We have yet to see the truth to this commitment but what is clear is that the Philippines has already agreed to expand its allowed four new Enhanced Defense Cooperation Agreement (EDCA) locations. But to date, the Philippines has not yet seen more concrete action by Washington on worsening tensions between Manila and Beijing in disputed waters in the South China Sea.
Worse, other players in the international community are dipping its toes into regional concerns, such as the continuing foray of the North Atlantic Treaty Organization (NATO) into Indo-Pacific issues.

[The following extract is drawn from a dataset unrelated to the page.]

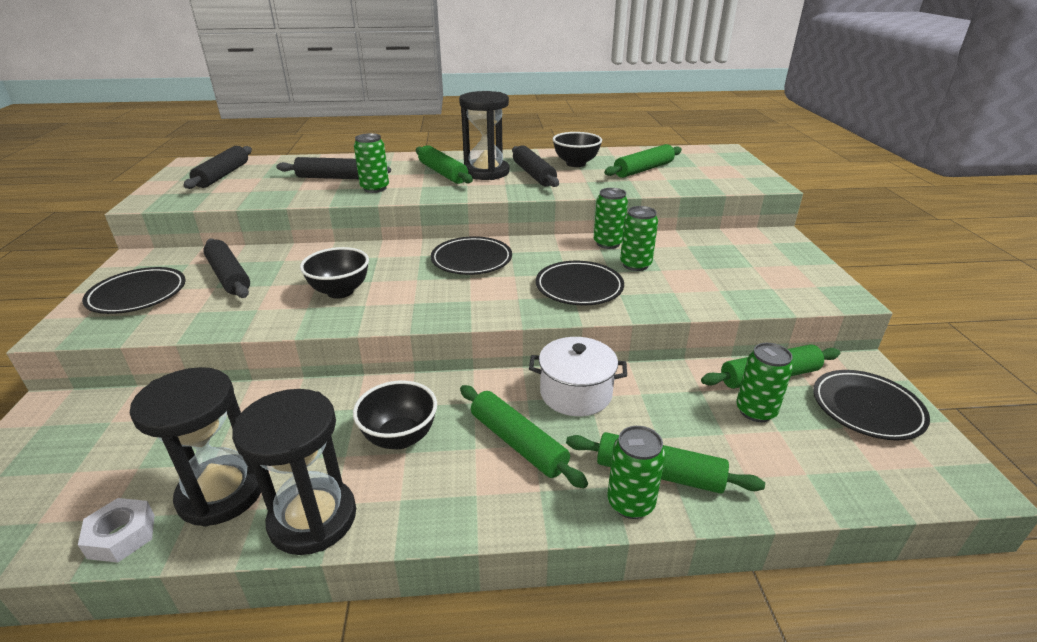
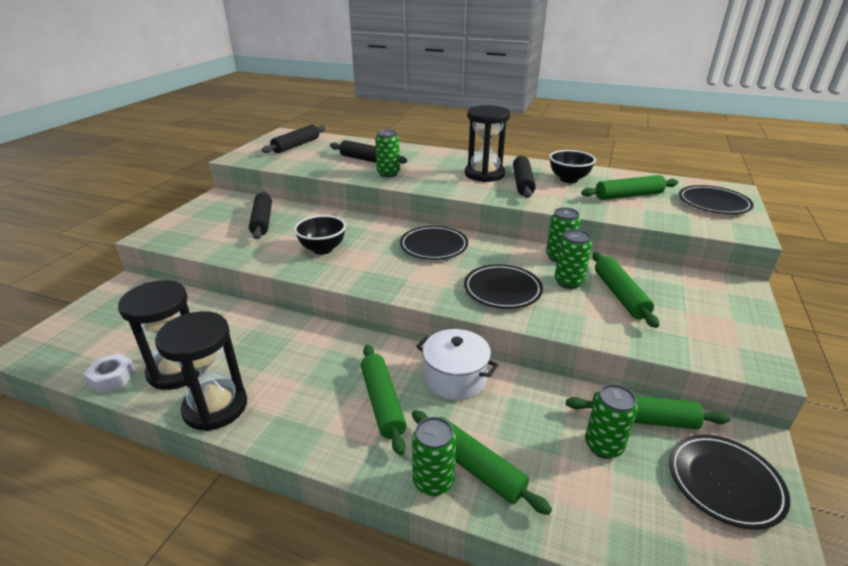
camera: 25 degrees right, 0 degrees up
(138, 295) = (203, 222): black plate -> black plate (713, 203)
(400, 437) = (305, 370): black bowl -> none
(443, 173) = (449, 169): green rolling pin -> green rolling pin (620, 295)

As recent as 25 January 2023, NATO launched an initiative named ”Futures in the Indo-Pacific”. This endeavor has been developed through the NATO Science for Peace and Security (SPS) Programme, and will consist of a series of discussions amongst experts from Belgium, Australia, France and Japan, for the next two years.
While this is mainly an education initiative, this can nonetheless be taken as a sign of the strategic interest of NATO in influencing activities in the Indo-Pacific, and more particularly, in Southeast Asia.
In fact, in April 2022, Foreign Ministers of several Indo-Pacific countries such as Japan, Australia, Republic of Korea and New Zealand participated in the NATO Foreign Ministers’ meeting, which followed the first-ever NATO Foreign Ministers’ meeting with the partners from the Indo-Pacific in December 2020, where they discussed the shift in the global balance of power and the rise of China.
More concerningly, NATO Secretary-General Jens von Stoltenberg recently visited Japan and South Korea seek more military assistance to Ukraine, and closer cooperation between NATO and not only these two countries in particular, but also countries that are viewed as more closely aligned with the US and Europe.
Whether the Association of Southeast Asian Nations (ASEAN) will open itself up to NATO influence is yet to be seen, but should already be raised at the earliest opportunity by regional actors.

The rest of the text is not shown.